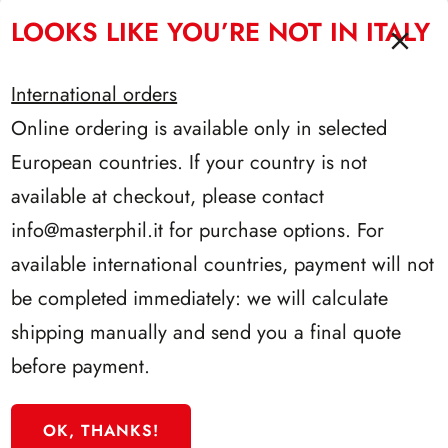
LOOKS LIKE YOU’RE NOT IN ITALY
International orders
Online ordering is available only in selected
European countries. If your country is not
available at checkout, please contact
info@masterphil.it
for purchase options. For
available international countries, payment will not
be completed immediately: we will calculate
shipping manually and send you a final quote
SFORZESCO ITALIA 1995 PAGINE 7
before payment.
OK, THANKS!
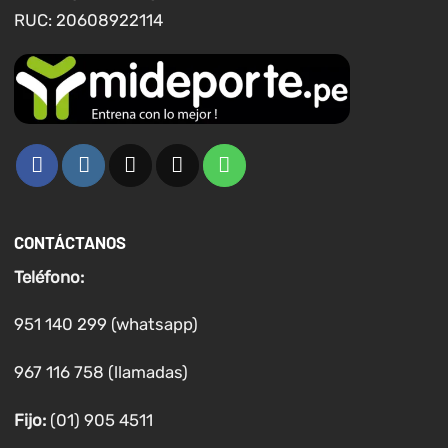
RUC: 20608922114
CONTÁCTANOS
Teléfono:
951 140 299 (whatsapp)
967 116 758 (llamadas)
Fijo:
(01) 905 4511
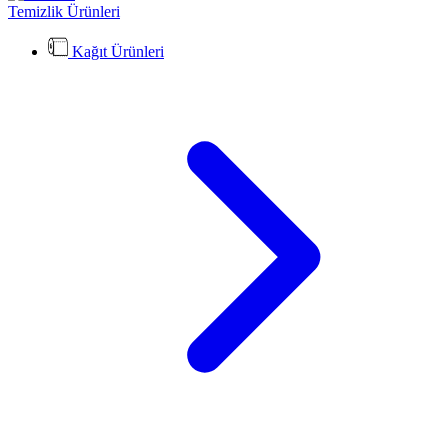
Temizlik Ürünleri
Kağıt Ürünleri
□ □ □ □
Directions
Locate each line in the data that contains the word "available" and copy those lines out in full.

Answer area
Online ordering is available only in selected
available at checkout, please contact
available international countries, payment will not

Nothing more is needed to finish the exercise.